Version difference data
● ● ● ●

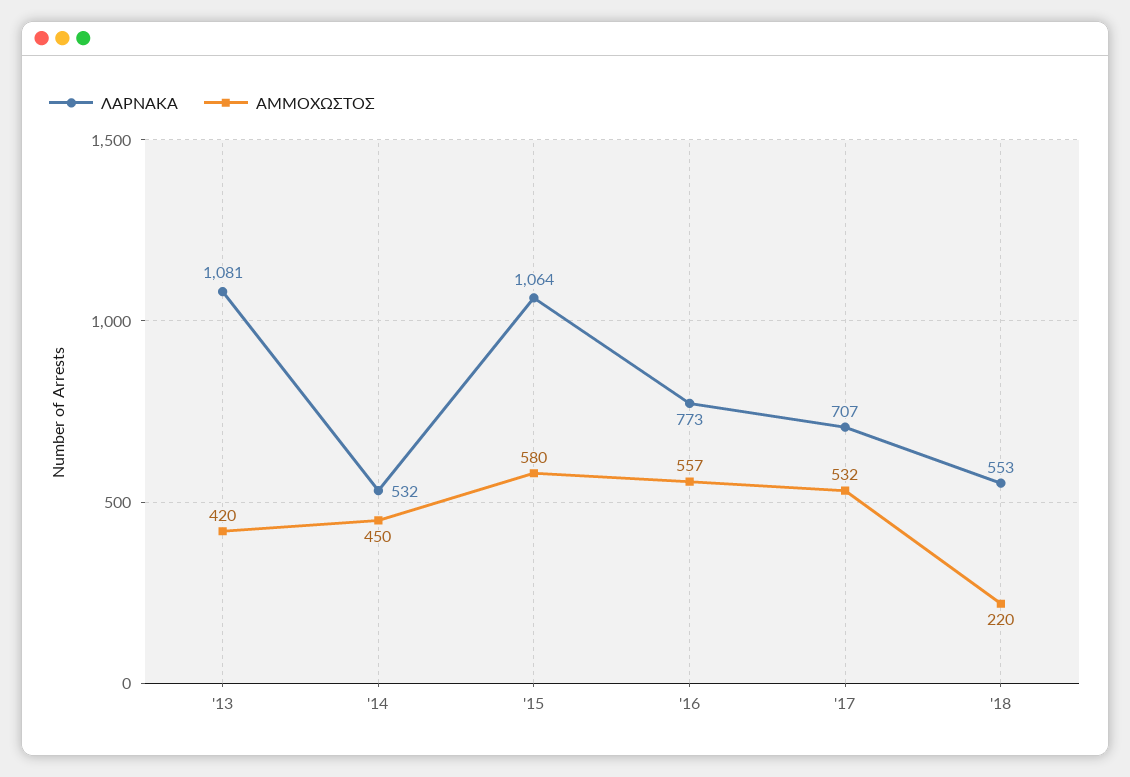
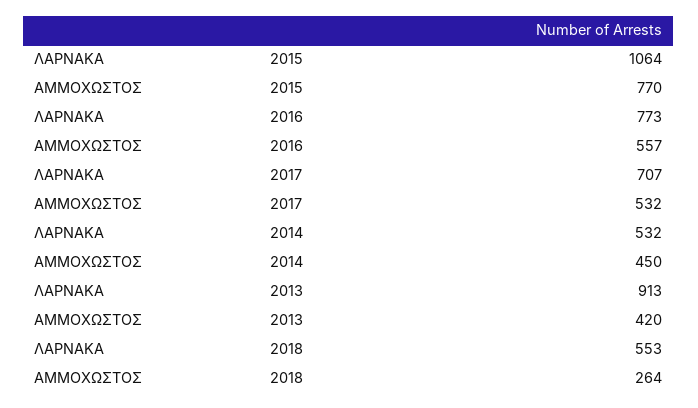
ΛΑΡΝΑΚΑ, '13: 1081 -> 913
ΑΜΜΟΧΩΣΤΟΣ, '15: 580 -> 770
ΑΜΜΟΧΩΣΤΟΣ, '18: 220 -> 264

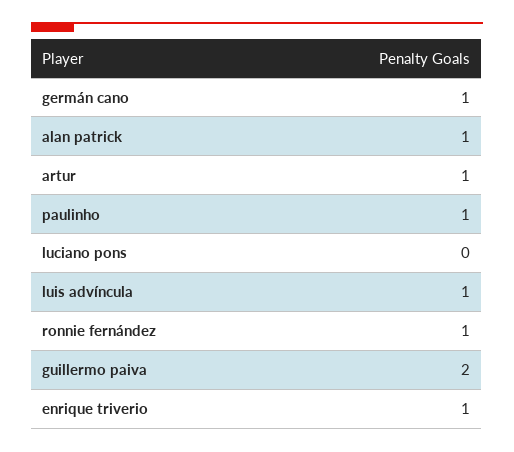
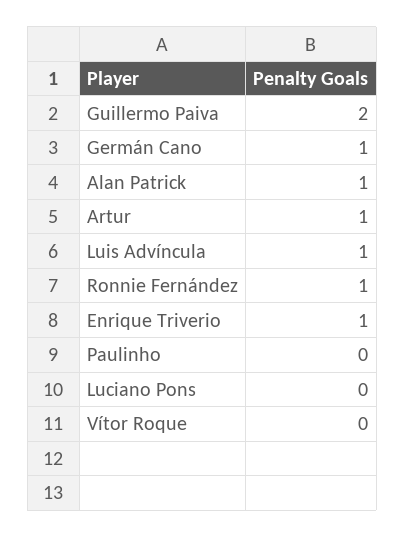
paulinho: 1 -> 0
Vítor Roque: none -> 0

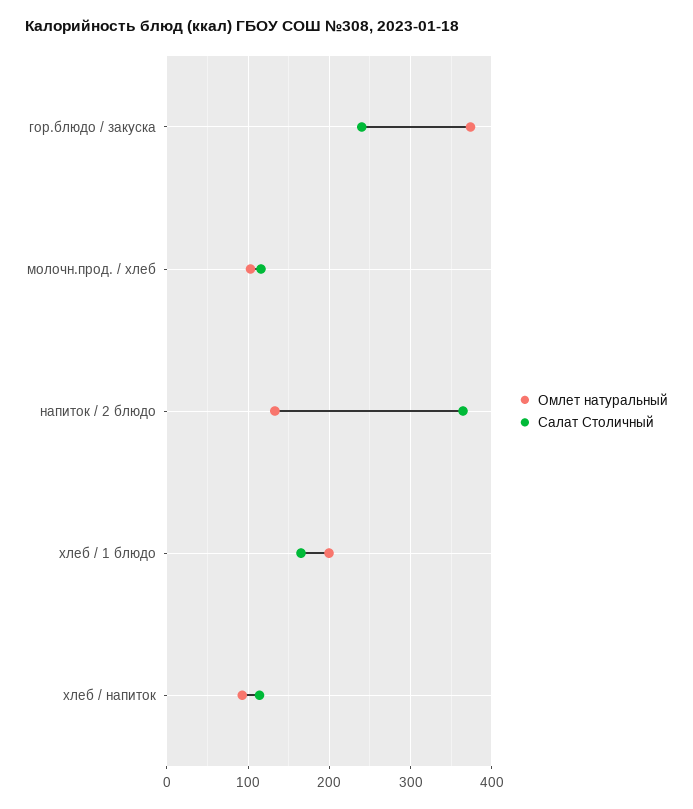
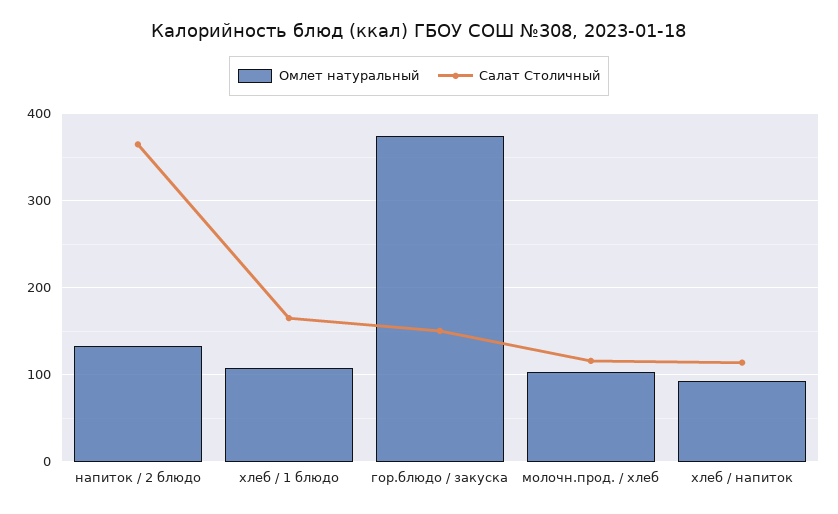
Салат Столичный, гор.блюдо / закуска: 240 -> 150
Омлет натуральный, хлеб / 1 блюдо: 200 -> 110

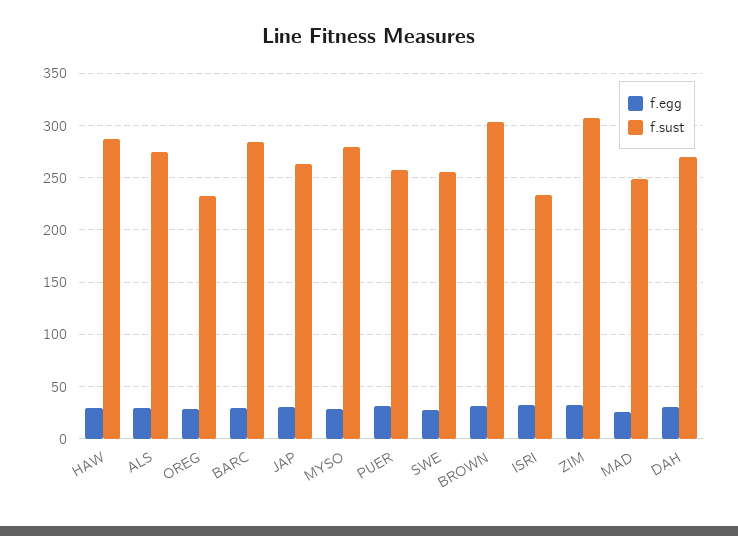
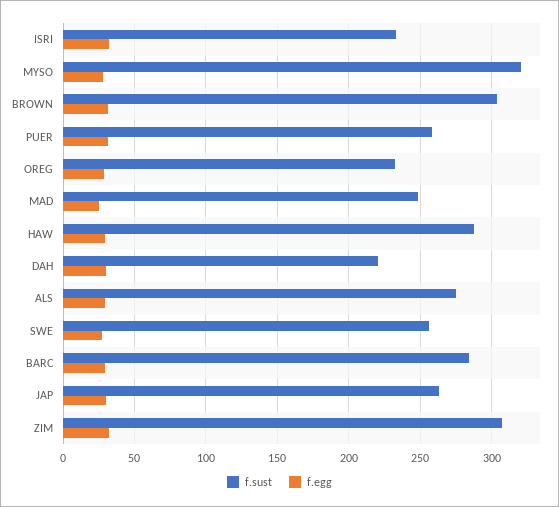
f.sust, MYSO: 280 -> 320
f.sust, DAH: 270 -> 220

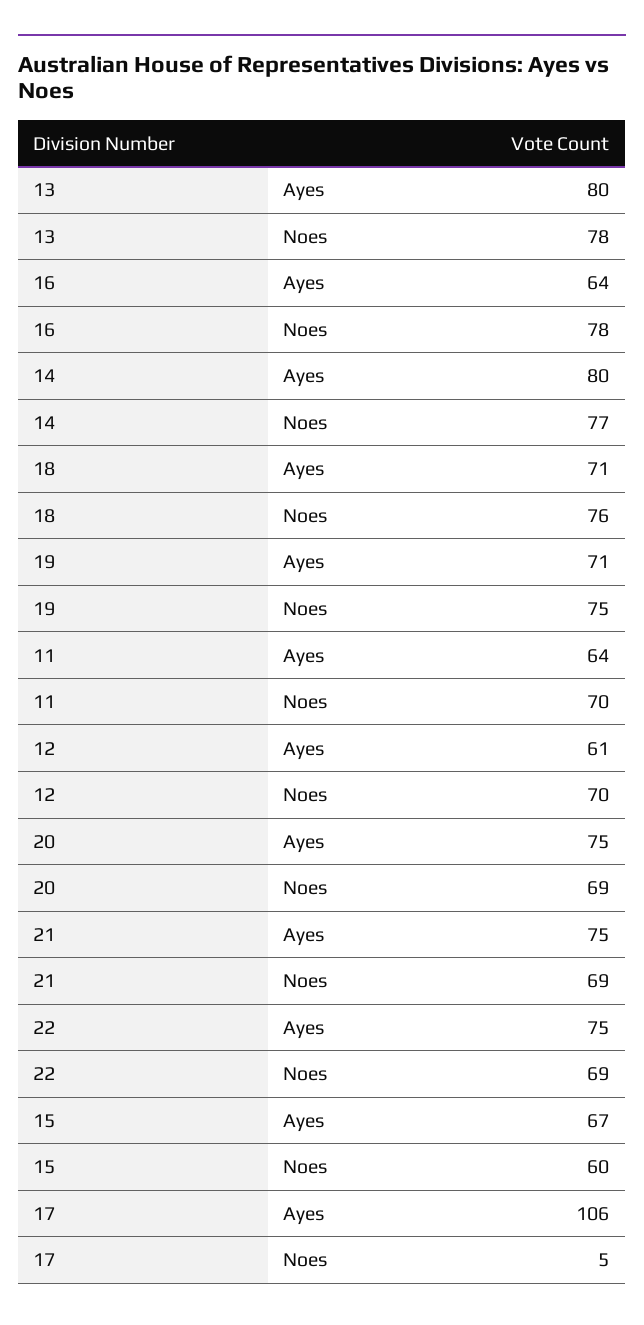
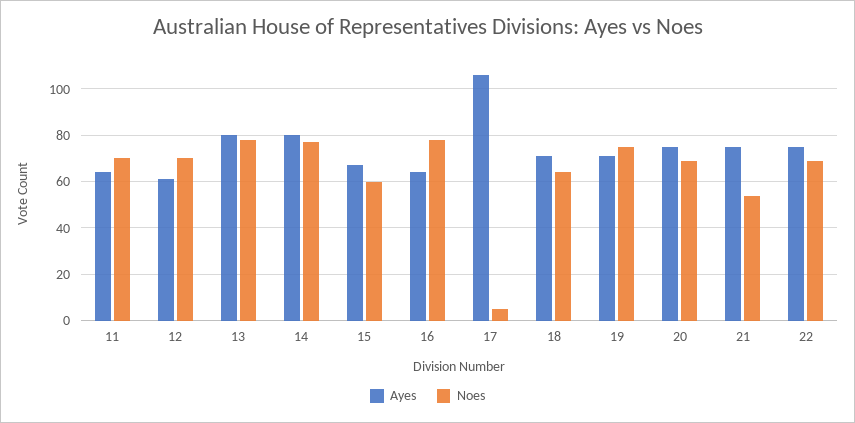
Noes, 18: 76 -> 65
Noes, 21: 69 -> 55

● ● ● ●

— Task item —
Each record above goes into the copy unchanged; the pictures do not.

— Completed task —
ΛΑΡΝΑΚΑ, '13: 1081 -> 913
ΑΜΜΟΧΩΣΤΟΣ, '15: 580 -> 770
ΑΜΜΟΧΩΣΤΟΣ, '18: 220 -> 264

paulinho: 1 -> 0
Vítor Roque: none -> 0

Салат Столичный, гор.блюдо / закуска: 240 -> 150
Омлет натуральный, хлеб / 1 блюдо: 200 -> 110

f.sust, MYSO: 280 -> 320
f.sust, DAH: 270 -> 220

Noes, 18: 76 -> 65
Noes, 21: 69 -> 55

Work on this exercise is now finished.